### PROVIDED INFORMATION:
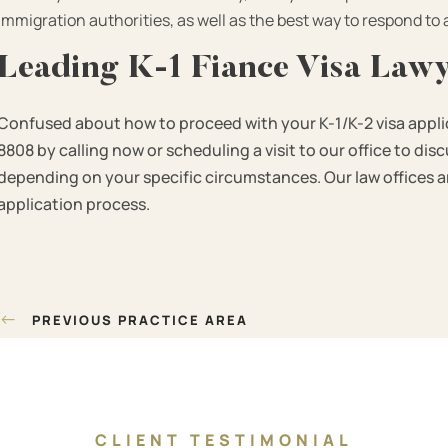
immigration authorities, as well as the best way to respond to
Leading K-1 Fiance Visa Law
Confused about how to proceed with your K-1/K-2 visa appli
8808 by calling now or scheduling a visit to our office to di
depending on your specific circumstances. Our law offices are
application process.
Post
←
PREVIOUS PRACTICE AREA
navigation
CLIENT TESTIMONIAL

...

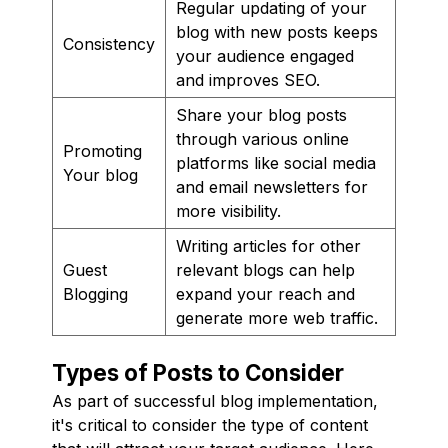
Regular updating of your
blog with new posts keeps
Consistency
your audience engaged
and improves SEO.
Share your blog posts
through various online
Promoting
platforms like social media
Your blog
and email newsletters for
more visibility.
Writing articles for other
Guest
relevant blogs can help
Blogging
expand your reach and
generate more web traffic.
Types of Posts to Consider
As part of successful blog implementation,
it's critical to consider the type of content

### WORK INSTRUCTION:
Pull out every line in the entries above that contains the word "with", and copy each one in full.

### THE ANSWER:
Confused about how to proceed with your K-1/K-2 visa appli
blog with new posts keeps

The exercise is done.